Sympathy Essay Questions

Essay Questions

  1. 1

    What effect does the repetition of commencing the first line of each stanza with assertion “I know” have on the poem?

    The “I know” has two effects on interpretation. The initial effect is to personalize the poem and situate the speaker with a first-hand knowledge of the feeling of imprisonment, loss of freedom and the desire to break free of his cage. The poem thus confirmed as an expression of an individual experience, how can he also make it an example of a more universalized cultural reaction that extends beyond his own personal history? Perhaps surprisingly, the answer is by doing nothing. The phrase “I know” carries the immediacy of personal experience, but the effect of repetition also transforms the meaning into that observation. The poet’s own confessional tone subtly expands in perspective to become reportage of what he has also come to know and confirm by seeing his feelings and emotions demonstrated by others.

  2. 2

    What makes “Sympathy” an example of an extended metaphor?

    The connection between the feelings of the bird in the cage and the speaker of the poem is never made explicit through a simile. The poem doesn’t say “I am like the bird in a cage” or “My experience is as a bird in a cage.” Rather than making the connection direct, the poet uses to make the connection through inference. The beginning of each stanza is an assertion of familiarity with why a caged bird sings, beats his wings and how he feels. This affinity of shared knowledge is also notably absent examples of how he knows this. For instance, he offers no demonstration from his own life that would simulate his assertion of knowing why the bird flaps his wings against the bars until it draws blood. We have no way of knowing what occurs in his life that would give him the authority to state that he can understand why the bird does this. The parallel is left to be drawn by the reader, thus making it metaphorical since there is no direct comparison to be made.

  3. 3

    How does the imagery in the second stanza strongly suggest that this poem is specifically about the experience of slavery in the United States?
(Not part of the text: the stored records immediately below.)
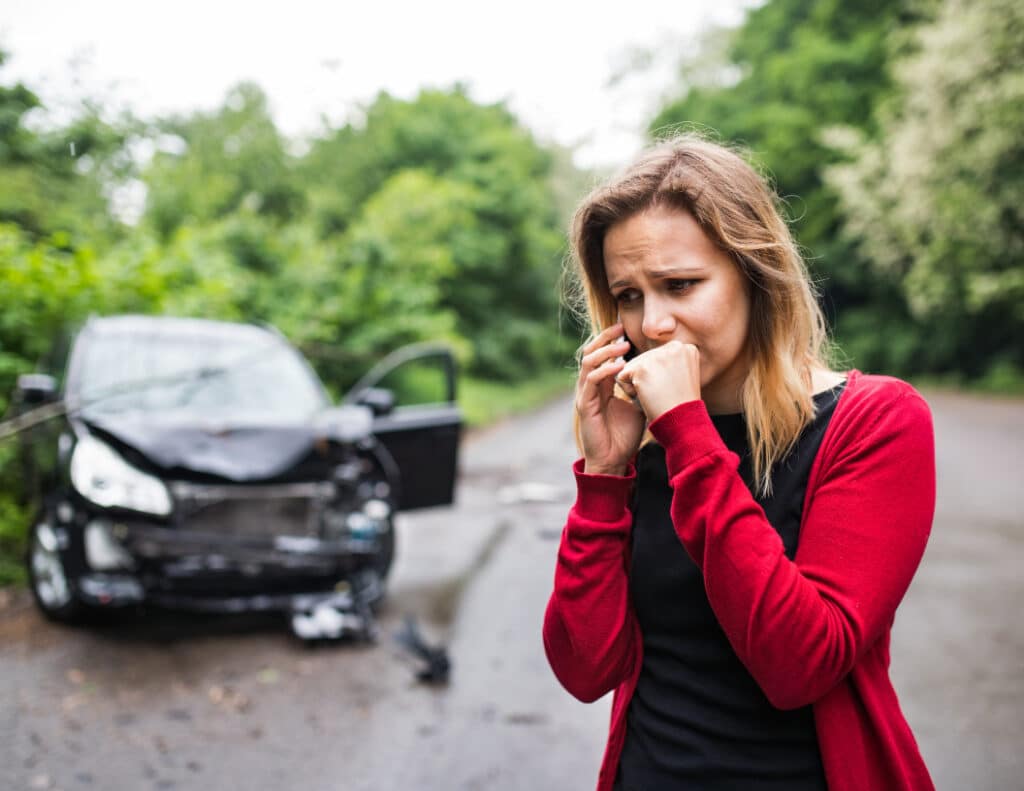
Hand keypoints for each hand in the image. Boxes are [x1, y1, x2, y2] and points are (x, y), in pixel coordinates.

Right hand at [576, 324, 645, 475]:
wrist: (614, 460)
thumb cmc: (624, 436)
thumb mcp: (638, 406)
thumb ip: (642, 389)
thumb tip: (661, 374)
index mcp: (600, 385)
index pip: (600, 355)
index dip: (610, 340)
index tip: (625, 328)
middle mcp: (589, 387)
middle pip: (590, 352)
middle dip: (604, 338)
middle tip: (620, 327)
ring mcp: (585, 395)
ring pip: (588, 362)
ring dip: (606, 351)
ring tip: (623, 345)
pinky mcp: (584, 405)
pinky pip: (591, 381)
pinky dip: (605, 371)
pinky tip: (619, 367)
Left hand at [615, 340, 700, 421]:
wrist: (683, 423)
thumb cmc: (679, 407)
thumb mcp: (680, 377)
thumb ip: (666, 364)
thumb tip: (640, 359)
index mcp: (685, 348)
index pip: (656, 358)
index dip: (659, 377)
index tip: (674, 389)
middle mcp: (673, 346)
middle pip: (643, 360)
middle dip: (647, 380)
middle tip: (665, 394)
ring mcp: (658, 356)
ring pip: (631, 367)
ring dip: (638, 385)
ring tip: (657, 396)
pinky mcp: (642, 367)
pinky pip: (622, 376)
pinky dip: (630, 391)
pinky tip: (647, 398)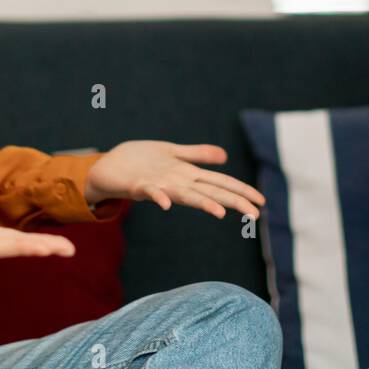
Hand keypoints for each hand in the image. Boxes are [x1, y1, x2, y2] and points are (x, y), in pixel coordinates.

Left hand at [86, 140, 264, 220]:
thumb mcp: (173, 153)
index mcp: (187, 176)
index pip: (220, 183)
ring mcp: (159, 185)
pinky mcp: (138, 185)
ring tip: (221, 212)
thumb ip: (198, 155)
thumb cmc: (139, 161)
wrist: (106, 168)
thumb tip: (224, 157)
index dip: (241, 191)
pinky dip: (157, 197)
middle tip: (255, 214)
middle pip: (209, 192)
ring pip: (185, 195)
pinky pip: (150, 192)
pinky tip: (165, 203)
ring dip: (202, 203)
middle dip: (232, 201)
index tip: (261, 203)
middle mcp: (177, 184)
    The beating of the bird’s wings until bloody resonates with images and stories of slaves being beaten and whipped. This would, of course, have also resulted in scars that become old without healing. These scars would produce both physical pain, but also create the sting of emotional pain when children and grandchildren see them and are told of the misery of slavery and its aftermath. The image of the bird—after the beating of its wings in vain—being forced to return to its perch powerfully resonates with the African-American experience from having to head back to the slave quarters after a long day’s work to having to return to segregated ghettos and areas of town in order to avoid the potentially lethal consequences of being stopped by the wrong type of white people for being in the “wrong” part of town at the “wrong” time.